Stored data entries
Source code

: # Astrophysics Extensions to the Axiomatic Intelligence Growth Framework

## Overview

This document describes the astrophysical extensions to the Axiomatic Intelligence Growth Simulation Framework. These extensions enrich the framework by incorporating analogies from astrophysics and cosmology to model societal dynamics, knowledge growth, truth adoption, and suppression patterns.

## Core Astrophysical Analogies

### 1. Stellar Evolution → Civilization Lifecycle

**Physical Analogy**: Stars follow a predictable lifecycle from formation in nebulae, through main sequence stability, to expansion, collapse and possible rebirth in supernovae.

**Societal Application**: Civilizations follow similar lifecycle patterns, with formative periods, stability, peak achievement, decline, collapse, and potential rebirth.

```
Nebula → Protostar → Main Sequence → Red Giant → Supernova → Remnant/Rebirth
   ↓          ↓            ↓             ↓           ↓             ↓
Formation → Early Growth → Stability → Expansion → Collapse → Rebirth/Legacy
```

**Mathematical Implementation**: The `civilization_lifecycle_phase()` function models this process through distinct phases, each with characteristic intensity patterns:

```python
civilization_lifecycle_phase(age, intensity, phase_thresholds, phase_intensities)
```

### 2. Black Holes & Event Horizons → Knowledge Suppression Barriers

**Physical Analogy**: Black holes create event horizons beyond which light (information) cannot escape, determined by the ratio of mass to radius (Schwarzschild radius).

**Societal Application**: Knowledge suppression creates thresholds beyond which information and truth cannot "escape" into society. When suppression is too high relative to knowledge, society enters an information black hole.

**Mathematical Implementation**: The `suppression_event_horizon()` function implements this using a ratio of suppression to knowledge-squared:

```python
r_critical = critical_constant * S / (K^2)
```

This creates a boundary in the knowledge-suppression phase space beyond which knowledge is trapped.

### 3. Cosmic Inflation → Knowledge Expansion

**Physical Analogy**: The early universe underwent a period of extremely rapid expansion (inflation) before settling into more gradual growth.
...
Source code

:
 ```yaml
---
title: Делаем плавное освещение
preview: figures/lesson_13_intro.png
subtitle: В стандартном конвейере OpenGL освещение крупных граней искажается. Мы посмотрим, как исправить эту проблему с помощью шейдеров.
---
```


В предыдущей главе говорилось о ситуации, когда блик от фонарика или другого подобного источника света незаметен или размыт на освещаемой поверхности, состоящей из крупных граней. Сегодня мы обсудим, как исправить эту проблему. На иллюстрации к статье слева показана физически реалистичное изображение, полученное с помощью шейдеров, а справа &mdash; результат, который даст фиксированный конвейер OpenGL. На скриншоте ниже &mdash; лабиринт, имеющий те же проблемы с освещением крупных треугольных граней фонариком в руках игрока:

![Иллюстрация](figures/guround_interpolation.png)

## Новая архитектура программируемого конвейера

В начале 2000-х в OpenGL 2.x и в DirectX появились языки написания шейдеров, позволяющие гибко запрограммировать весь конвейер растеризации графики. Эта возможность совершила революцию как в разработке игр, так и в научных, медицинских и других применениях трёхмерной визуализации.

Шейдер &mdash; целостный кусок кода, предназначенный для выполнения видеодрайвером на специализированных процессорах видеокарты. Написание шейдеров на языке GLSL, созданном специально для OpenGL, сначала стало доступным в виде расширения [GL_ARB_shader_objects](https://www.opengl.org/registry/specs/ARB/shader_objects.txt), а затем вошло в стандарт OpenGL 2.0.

◆ EXERCISE DESCRIPTION ◆
Reproduce exactly the section above that begins at the line containing "### 3. Cosmic Inflation → Knowledge Expansion" and ends at the line containing "more gradual growth.", leaving out all other lines.

◆ RESPONSE AREA ◆
### 3. Cosmic Inflation → Knowledge Expansion

**Physical Analogy**: The early universe underwent a period of extremely rapid expansion (inflation) before settling into more gradual growth.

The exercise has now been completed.